Anthropic teste son modèle d’IA le plus puissant à ce jour, mais le monde n’en a pris connaissance qu’après une fuite de données. Selon les rapports, un brouillon d’article de l’entreprise a été laissé dans un cache de données publiques, non sécurisé, révélant ainsi le nom du nouveau modèle et les ambitions techniques qui l’accompagnent.
L’incident a commencé lorsqu’un brouillon d’article se trouvait dans un dépôt de données publiques et consultables, aux côtés de milliers d’autres actifs non publiés. Après que Fortune a pris contact, Anthropic a confirmé que ce modèle existait, affirmant qu’il s’agissait d’un “saut” en matière de capacités d’IA et qu’il était actuellement testé avec des clients accédant en avant-première. L’entreprise a également reconnu une erreur humaine dans le système de gestion de contenu qui a conduit à cet incident.
Le brouillon révèle un nouveau niveau de modèle nommé Capybara, décrit comme étant plus grand et plus puissant que les modèles Opus précédents — qui étaient les versions les plus performantes d’Anthropic.
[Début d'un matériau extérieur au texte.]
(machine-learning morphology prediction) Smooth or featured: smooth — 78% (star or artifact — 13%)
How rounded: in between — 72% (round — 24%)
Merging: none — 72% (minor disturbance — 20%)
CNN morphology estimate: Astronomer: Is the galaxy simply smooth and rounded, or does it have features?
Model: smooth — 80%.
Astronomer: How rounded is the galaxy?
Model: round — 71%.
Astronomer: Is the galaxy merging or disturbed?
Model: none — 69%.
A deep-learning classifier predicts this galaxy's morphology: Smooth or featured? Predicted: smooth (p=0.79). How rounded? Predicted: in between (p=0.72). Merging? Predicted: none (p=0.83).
Par rapport à Claude Opus 4.6, Capybara est censé donner des résultats supérieurs dans les tests de programmation logicielle, de raisonnement académique et de cybersécurité.
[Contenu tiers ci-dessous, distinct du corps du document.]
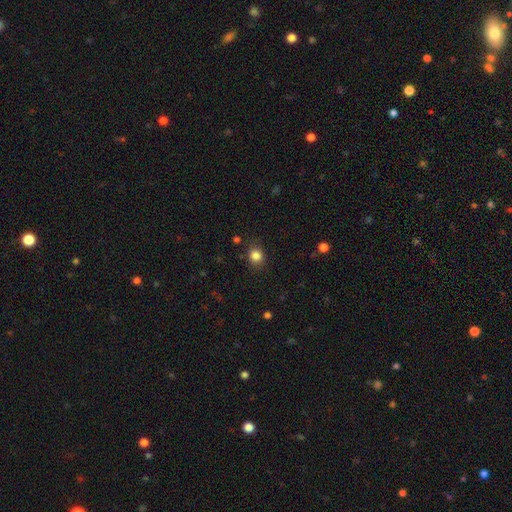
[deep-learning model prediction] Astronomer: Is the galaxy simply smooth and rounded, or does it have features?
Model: smooth — 84%.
Ce qui est particulièrement notable pour l’industrie crypto est l’aspect cybersécurité. Le brouillon indique que ce modèle pourrait créer des “risques de cybersécurité sans précédent”, et c’est un signal direct pour le domaine de la sécurité blockchain, de l’audit de smart contracts et de la course entre les attaquants et les défenseurs dans DeFi. À mesure que des IA plus puissantes continuent à apparaître, tant les attaquants que les défenseurs disposeront de meilleurs outils, plus rapides et plus dangereux.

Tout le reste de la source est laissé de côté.